The Great Pumpkin is just a huge jerk.
It very carefully manifests as quietly as possible right behind Linus, every Halloween, then flies off to give candy to everyone but Chuck and Linus, on the condition that nobody tells. Not as a metaphor for faith, or because Gods Need Prayer Badly and the fideists are right about proof canceling out belief, but just because it feels like it.
  • But one year, Sally and her friend Eudora waited for the Great Pumpkin (they didn't see him) and Linus and Charlie Brown didn't. Does that mean that Linus and Charlie Brown actually saw the Great Pumpkin, then?

The great pumpkin is Slender Man
When Linus was a baby he had an encounter with Slender man in a pumpkin patch and was fascinated by him. And now he waits out in the Pumpkin patch ever since waiting for him.

Frieda is the little red-haired girl
Frieda, for those of you who don't know, was a quickly dropped minor character who was very proud of her naturally curly red hair. It could be that, after she was introduced, Charlie Brown developed a crush on her, and wanted to tell everyone about how Love Hurts and etc., but he didn't want to say the name of the girl he liked to avoid embarrassment. So, to subtly hint that it was Frieda, he refered to her as "The Little Red-Haired Girl", since referring to her as the "Naturally Curly-Haired Girl" would be way too obvious. That also explains why Charlie Brown seems to be almost 100% sure that she doesn't like him back, because a few strips have shown that Frieda has a crush on Schroeder.
  • Except CB has no problem talking to Frieda. If she really was the LRHG he wouldn't be able to get within ten feet of her without freaking out.
  • Officially Jossed by the LRHG's silhouette, which looks nothing like Frieda.
  • Which is rather unfortunate because the dramatic irony's just too much to not let it be my headcanon. She's pretty much the only one on the baseball team who doesn't berate him—suggesting at the very least that she's legitimate friend alongside Linus. And there's an arc in the '70s where the Little Red-Haired Girl moves away, and Frieda stops appearing around the same time.

Schroeder is gay
Not like I truly believe the above statement, but you never know...
  • I'd sooner believe he's gay than Peppermint Patty or Marcie.
    • What, because he's impervious to Lucy's advances?
      • Times change. For those of us who grew up with Peanuts in the '50-through-early-'70s, you remember – being a boy who was friendly to girls made you (at least) sissy, and probably queer. Also: see next entry.
    • well then... you should see this...

The whole Peanuts universe is Hell, and Lucy is the Devil
That's the only way everybody's lives could be so miserable. And who causes most of this misery? Lucy. And her name sounds like the name Lucifer.

The Great Pumpkin will not appear to anyone who makes Jack-O-Lanterns
This is a Lighter and Softer version of The Simpsons "Treehouse of Horror" short a few years ago, where the Great Pumpkin Expy becomes enraged at the idea of Jack-O-Lanterns, pumpkin bread, and roasted pumpkin seeds. It also explains why he never shows up.
• • •
TASK LIST:
**a.** Rewrite the stretch of the Peanuts fan theories from "Schroeder is gay" through "see next entry.", swapping "impervious" for "immune".
**b.** In the Peanuts fan theories, what is Frieda described as being very proud of?
**c.** Write the next part of the Peanuts fan theories, starting after their final sentence.

Data entries:
• • •
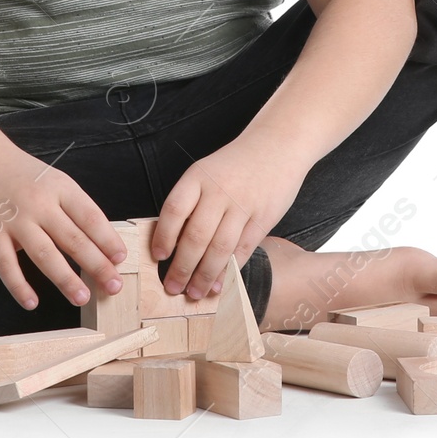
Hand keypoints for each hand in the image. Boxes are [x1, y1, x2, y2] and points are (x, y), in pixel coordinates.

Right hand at [0, 139, 129, 310]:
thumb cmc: (24, 174)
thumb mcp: (55, 180)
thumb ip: (74, 209)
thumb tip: (101, 244)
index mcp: (61, 188)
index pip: (90, 217)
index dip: (108, 239)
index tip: (121, 259)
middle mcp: (40, 204)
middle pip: (73, 239)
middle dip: (96, 265)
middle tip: (113, 286)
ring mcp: (15, 220)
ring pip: (44, 255)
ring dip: (65, 279)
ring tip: (82, 298)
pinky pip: (6, 265)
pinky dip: (19, 286)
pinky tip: (32, 303)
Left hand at [151, 133, 309, 299]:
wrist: (278, 144)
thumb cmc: (235, 164)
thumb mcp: (206, 171)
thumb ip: (191, 201)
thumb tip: (172, 243)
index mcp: (198, 176)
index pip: (174, 210)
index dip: (163, 236)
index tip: (158, 257)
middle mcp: (219, 190)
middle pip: (196, 236)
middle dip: (181, 268)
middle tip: (172, 288)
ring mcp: (243, 204)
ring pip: (219, 248)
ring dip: (205, 276)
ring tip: (195, 293)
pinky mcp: (264, 216)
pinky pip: (244, 248)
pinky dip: (230, 270)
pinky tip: (221, 283)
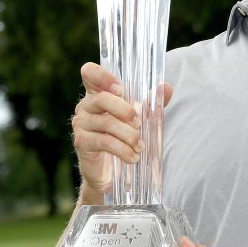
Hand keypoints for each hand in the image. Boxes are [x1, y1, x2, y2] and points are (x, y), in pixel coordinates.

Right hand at [71, 62, 172, 193]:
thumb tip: (166, 87)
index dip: (103, 76)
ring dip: (128, 135)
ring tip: (140, 145)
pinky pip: (105, 142)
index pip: (90, 73)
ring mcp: (81, 124)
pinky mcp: (82, 143)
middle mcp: (86, 106)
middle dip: (125, 110)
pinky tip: (133, 157)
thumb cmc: (124, 137)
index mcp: (97, 93)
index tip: (122, 89)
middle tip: (139, 123)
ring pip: (107, 123)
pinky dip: (123, 150)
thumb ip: (152, 102)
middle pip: (102, 99)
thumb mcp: (140, 118)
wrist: (110, 173)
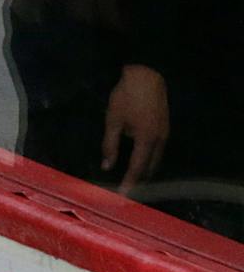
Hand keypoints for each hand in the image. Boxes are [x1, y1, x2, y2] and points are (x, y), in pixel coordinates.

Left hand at [102, 63, 168, 192]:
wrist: (147, 75)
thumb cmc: (126, 97)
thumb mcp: (112, 121)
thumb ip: (110, 145)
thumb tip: (106, 166)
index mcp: (147, 139)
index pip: (137, 168)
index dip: (130, 182)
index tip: (123, 196)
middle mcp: (160, 140)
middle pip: (150, 167)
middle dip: (139, 179)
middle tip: (126, 190)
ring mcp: (165, 133)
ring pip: (156, 159)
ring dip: (144, 170)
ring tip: (131, 179)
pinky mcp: (165, 127)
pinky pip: (158, 150)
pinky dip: (149, 159)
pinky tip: (139, 161)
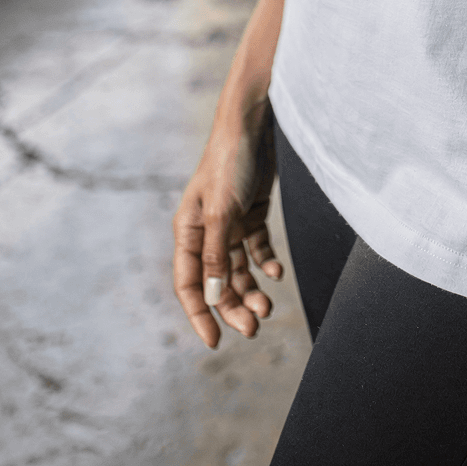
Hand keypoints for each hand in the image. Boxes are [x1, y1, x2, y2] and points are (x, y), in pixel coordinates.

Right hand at [173, 110, 283, 347]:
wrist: (254, 124)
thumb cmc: (230, 162)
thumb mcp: (222, 211)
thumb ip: (217, 255)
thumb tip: (214, 297)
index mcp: (188, 231)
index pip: (189, 284)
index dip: (200, 315)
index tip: (216, 342)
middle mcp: (206, 231)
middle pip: (218, 282)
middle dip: (234, 307)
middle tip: (256, 328)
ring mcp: (230, 223)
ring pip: (239, 269)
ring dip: (252, 289)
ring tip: (269, 306)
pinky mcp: (252, 213)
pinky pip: (257, 249)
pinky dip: (266, 263)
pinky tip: (278, 273)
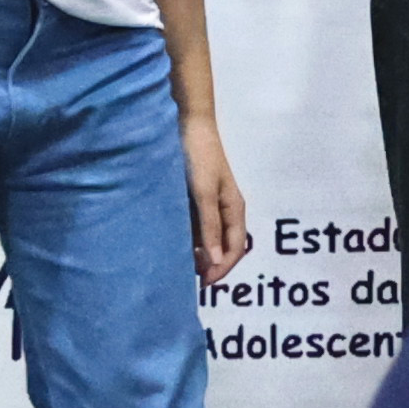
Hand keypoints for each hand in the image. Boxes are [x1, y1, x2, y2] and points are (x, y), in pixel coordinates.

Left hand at [185, 113, 252, 286]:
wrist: (188, 124)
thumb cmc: (199, 156)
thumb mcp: (204, 193)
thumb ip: (210, 227)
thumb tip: (214, 262)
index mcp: (234, 209)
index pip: (235, 249)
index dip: (221, 269)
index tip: (202, 284)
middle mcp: (225, 210)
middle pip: (223, 246)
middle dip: (210, 265)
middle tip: (188, 278)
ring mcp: (210, 204)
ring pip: (208, 238)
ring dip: (198, 253)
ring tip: (179, 264)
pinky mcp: (196, 198)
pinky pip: (195, 225)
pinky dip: (188, 238)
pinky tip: (173, 243)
• • •
EXPECTED OUTPUTS:
**a.**
Schroeder is gay
Not like I truly believe the above statement, but you never know...
  • I'd sooner believe he's gay than Peppermint Patty or Marcie.
    • What, because he's immune to Lucy's advances?
      • Times change. For those of us who grew up with Peanuts in the '50-through-early-'70s, you remember – being a boy who was friendly to girls made you (at least) sissy, and probably queer. Also: see next entry.

**b.** Her naturally curly red hair.

**c.**
  • It also explains why Linus was so upset when Lucy "killed" the pumpkin.

On Halloween, Charlie Brown dressed up as Rorschach
Here's the proof. Exactly why Charlie Brown would dress up as Rorschach has yet to be explained, however.
  • But in that picture at least, Rorshach is wearing a hat. (I've never read Watchmen either though.)
  • If Charlie Brown admires Rorschach, then Lucy had better watch her back.
  • Hm. Tonight, a kite-eating tree was cut in New York. Somebody knows why. Somebody knows.

The entirety of Peanuts is a magical working on the part of Charles Schulz.
You may recall Grant Morrison and his claim that in his book The Invisibles, his author avatar got lucky as part of a magical working to bring him similar... luck. The entirety of Peanuts is a reversal of that working.
  • Charles Schulz grew more famous, wealthy, and beloved in exact proportion to the degree that Charlie Brown suffered.
  • Charlie Brown was his Author Avatar.
  • In interviews, he admitted guilt over the constant need to make Charlie Brown the goat, and all his life he suffered from depression over the disconnect between his fame and his self-loathing — and then from the difficulty of making his avatar's life suck when his really didn't anymore.
  • And the day the last strip ran — the day he stopped tormenting Charlie Brown — he died.
    • Actually, Charlie Brown's life got a bit better by the end of the strip. Charlie Brown had a girlfriend named Peggy Jean for part of the 1990's (but they eventually broke up), and he also beat a bully in a game of marbles in 1995.
    • That's because the guilt got to be too much for Charles Schulz, and he had to Throw the Dog a Bone, resulting in his failing health. He finally had Charlie Brown break up with Peggy Jean because he grew scared that if their relationship got too permanent, Charlie Brown would become secure and he'd lose everything he had.

Dogbert is the Red Baron.
Think about it. Snoopy and Dogbert are both extremely intelligent and imaginative dogs from popular Newspaper Comics, and both are the type to pretend to be a World War I flying ace. Dogbert, however, is much more cynical and generally evil than Snoopy, making him more suited to the antagonist role of the Red Baron.
  • And both have the ability to interface with other dimensions, creating a mental world that enables them to interact. One wonders what part the Dilbert characters play...

The Great Pumpkin is Jack Skellington
...wearing his pumpkin-head disguise. Jack has tons of names in the real world, after all. The Great Pumpkin is probably one of them. Linus heard rumors of Jack's Halloween appearances and of his ill-fated Christmas scheme. From these, he concocted a theory that "The Great Pumpkin" is Halloween's equivalent of Santa Claus. If that's the case, then it's probably a good thing that Linus has never seen him...

Charlie Brown's life his one giant Freudian Excuse (or a deconstruction of one).
Charlie Brown fails at everything, everyone makes fun of him, and his life generally sucks. That will probably cause him to eventually become a jerk. The comic strip of Peanuts, however, shows his life as a decent guy slowly suffering and turning into a jerk, rather than him actually being one.

Marcie grew up to be Honey from Doonesbury.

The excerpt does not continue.